EXTRACTED ENTRIES START

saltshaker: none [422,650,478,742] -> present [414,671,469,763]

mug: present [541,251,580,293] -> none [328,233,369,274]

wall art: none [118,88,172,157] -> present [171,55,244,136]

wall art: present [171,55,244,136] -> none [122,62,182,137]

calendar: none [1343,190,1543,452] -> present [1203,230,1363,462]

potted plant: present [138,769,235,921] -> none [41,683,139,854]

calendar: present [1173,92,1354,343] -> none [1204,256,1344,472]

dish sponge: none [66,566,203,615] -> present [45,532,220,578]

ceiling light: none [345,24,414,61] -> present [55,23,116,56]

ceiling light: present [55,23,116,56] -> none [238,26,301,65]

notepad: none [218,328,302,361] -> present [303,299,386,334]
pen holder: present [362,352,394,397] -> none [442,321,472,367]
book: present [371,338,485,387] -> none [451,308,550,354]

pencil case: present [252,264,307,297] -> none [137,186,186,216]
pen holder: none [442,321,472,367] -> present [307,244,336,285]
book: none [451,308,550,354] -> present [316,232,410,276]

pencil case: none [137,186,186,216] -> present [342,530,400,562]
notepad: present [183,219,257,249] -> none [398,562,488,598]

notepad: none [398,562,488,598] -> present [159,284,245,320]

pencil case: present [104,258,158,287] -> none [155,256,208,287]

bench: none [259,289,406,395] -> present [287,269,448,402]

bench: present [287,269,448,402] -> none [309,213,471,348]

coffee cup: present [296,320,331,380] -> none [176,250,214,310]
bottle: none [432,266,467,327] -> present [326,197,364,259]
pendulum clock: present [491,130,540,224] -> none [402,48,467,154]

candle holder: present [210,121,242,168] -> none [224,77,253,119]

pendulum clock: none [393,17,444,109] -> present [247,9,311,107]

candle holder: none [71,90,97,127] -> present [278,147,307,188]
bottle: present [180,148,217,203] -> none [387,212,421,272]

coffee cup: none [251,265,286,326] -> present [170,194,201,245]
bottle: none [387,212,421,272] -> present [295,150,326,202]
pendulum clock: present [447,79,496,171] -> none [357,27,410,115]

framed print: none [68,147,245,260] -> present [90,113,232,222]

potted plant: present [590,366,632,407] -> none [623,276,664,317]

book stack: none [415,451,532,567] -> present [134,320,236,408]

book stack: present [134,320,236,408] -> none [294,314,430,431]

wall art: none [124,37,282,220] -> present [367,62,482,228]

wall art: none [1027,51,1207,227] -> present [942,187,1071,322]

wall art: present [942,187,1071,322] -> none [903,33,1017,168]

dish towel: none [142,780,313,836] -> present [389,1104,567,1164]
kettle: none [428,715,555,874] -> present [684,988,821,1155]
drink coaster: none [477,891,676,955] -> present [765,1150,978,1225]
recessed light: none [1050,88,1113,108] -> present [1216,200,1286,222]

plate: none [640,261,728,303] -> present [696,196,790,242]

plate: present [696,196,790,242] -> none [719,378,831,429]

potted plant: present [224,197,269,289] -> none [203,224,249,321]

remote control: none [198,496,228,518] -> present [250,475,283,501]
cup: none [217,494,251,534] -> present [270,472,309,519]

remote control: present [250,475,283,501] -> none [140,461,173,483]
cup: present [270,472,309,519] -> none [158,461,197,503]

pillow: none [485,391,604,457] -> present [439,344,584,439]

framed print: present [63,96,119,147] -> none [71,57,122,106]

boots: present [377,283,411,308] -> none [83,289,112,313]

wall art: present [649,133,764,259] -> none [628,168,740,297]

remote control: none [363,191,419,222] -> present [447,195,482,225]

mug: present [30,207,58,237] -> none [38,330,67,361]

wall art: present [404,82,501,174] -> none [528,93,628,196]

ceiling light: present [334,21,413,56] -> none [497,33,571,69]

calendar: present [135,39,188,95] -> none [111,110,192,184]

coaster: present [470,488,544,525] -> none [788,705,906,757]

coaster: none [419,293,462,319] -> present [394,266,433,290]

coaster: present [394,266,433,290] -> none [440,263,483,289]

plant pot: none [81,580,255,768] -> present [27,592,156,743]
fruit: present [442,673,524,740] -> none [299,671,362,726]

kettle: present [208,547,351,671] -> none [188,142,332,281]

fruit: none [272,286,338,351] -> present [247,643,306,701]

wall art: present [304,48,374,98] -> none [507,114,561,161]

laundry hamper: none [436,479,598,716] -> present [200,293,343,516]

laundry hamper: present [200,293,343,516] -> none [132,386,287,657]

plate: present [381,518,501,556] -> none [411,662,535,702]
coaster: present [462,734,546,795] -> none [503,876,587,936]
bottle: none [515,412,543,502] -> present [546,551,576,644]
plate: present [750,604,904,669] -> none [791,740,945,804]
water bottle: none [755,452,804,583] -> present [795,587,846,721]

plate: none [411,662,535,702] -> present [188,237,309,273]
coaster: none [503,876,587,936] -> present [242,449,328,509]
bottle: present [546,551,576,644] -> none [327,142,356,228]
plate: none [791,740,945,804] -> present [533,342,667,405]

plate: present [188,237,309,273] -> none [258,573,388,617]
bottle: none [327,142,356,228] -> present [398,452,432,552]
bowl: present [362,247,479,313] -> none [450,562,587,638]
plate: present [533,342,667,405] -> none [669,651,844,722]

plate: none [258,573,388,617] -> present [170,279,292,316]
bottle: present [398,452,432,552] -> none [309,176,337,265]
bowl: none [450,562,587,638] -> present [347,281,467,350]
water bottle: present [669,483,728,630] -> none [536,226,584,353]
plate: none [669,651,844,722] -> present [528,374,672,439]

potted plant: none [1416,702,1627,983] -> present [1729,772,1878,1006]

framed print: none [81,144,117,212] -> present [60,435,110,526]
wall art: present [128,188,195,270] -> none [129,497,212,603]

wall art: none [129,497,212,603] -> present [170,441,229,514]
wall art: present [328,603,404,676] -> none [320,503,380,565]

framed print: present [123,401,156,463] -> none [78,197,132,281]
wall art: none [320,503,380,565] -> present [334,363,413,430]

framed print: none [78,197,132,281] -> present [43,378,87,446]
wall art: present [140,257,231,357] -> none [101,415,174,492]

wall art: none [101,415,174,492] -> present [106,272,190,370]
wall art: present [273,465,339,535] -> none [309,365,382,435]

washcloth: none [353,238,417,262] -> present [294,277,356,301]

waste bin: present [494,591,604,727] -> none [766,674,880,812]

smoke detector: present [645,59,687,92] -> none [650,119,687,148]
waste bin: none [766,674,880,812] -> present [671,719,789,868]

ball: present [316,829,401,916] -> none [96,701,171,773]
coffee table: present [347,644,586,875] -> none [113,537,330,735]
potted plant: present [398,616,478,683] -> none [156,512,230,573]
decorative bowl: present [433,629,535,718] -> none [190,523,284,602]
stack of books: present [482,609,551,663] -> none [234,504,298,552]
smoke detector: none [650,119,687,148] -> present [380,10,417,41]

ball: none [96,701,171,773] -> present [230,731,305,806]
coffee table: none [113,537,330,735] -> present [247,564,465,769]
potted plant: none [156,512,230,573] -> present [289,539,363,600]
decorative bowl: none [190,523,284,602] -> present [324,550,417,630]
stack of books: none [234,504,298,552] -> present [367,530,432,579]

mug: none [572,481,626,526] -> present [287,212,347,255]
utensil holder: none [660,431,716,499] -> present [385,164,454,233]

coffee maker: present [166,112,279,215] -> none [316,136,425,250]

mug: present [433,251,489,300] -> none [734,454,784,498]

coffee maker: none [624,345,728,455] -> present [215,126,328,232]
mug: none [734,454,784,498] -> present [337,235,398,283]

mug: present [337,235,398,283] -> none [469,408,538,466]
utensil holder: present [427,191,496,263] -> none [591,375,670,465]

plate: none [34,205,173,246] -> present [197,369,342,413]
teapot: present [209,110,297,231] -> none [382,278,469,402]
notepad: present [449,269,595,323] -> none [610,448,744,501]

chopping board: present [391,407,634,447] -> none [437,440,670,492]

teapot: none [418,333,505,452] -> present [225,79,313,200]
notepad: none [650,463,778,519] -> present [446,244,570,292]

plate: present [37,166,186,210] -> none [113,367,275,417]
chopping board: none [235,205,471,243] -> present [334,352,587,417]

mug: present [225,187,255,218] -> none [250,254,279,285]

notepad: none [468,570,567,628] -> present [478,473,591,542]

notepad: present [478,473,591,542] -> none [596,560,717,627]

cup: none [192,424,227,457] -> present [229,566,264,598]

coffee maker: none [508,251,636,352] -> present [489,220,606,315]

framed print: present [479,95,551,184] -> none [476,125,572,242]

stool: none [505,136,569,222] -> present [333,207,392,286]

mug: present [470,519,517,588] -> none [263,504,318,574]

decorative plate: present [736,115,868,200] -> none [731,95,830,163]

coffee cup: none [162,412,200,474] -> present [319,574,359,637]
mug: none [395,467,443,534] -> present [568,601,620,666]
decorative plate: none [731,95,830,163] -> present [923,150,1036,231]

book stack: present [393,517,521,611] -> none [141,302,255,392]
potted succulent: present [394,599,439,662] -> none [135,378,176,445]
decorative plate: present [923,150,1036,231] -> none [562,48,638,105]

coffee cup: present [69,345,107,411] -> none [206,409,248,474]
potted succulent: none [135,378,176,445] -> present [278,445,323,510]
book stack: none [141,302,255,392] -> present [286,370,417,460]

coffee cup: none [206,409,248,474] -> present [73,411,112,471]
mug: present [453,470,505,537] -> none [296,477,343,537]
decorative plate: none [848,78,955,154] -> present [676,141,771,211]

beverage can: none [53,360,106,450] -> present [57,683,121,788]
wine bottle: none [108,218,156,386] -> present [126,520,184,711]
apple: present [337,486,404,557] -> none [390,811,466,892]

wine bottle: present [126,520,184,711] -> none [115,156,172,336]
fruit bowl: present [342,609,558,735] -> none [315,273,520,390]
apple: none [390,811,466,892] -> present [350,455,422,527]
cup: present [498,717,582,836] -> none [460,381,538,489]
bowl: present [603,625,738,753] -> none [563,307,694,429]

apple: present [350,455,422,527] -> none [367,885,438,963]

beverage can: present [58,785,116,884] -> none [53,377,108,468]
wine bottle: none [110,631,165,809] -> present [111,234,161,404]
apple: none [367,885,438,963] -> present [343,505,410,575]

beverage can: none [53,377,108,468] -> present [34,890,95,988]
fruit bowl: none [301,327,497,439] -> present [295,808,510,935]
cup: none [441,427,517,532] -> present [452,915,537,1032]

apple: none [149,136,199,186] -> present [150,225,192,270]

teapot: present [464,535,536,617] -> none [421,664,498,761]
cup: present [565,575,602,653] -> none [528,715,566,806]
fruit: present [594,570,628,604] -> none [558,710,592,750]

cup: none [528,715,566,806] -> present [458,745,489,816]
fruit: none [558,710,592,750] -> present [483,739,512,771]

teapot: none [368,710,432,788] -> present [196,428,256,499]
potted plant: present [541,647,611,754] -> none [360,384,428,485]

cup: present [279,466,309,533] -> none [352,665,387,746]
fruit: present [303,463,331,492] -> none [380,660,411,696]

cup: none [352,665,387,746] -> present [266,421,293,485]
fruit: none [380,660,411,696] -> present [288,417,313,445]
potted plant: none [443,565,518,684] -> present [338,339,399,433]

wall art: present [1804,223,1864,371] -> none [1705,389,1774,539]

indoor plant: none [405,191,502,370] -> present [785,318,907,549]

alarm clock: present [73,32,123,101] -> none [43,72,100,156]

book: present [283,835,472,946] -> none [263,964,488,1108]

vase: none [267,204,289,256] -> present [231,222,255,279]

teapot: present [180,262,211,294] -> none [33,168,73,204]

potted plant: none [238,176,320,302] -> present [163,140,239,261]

EXTRACTED ENTRIES END

**BRIEF:** Show all lines in the records above that hold "beverage".

**REPLY:**
beverage can: none [53,360,106,450] -> present [57,683,121,788]
beverage can: present [58,785,116,884] -> none [53,377,108,468]
beverage can: none [53,377,108,468] -> present [34,890,95,988]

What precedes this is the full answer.